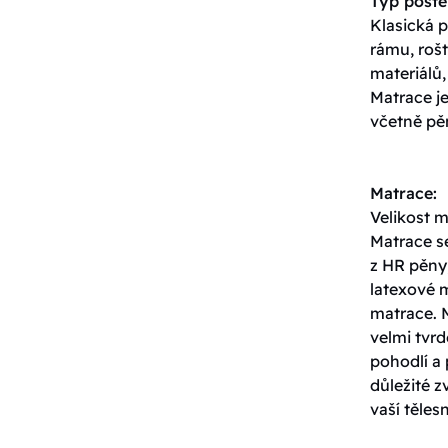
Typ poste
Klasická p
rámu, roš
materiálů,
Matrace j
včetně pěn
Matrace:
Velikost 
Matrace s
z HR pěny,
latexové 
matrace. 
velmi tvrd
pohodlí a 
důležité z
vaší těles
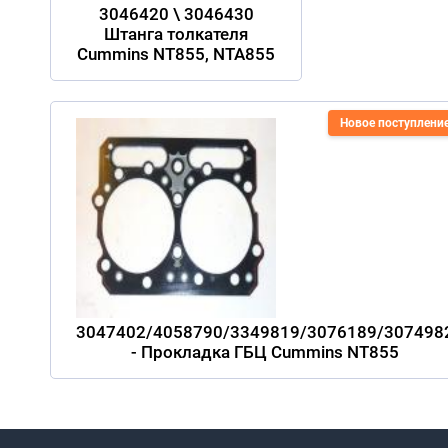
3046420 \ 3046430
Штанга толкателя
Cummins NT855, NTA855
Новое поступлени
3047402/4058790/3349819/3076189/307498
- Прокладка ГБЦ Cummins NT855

==========

Try it: Rewrite the listing above with "Cummins" replaced by "Perkins" everywhere it occurs, keeping everything else the same. Leave out the pictures.

Worked solution:
Typ poste
Klasická p
rámu, roš
materiálů,
Matrace j
včetně pěn
Matrace:
Velikost 
Matrace s
z HR pěny,
latexové 
matrace. 
velmi tvrd
pohodlí a 
důležité z
vaší těles
3046420 \ 3046430
Штанга толкателя
Perkins NT855, NTA855
Новое поступлени
3047402/4058790/3349819/3076189/307498
- Прокладка ГБЦ Perkins NT855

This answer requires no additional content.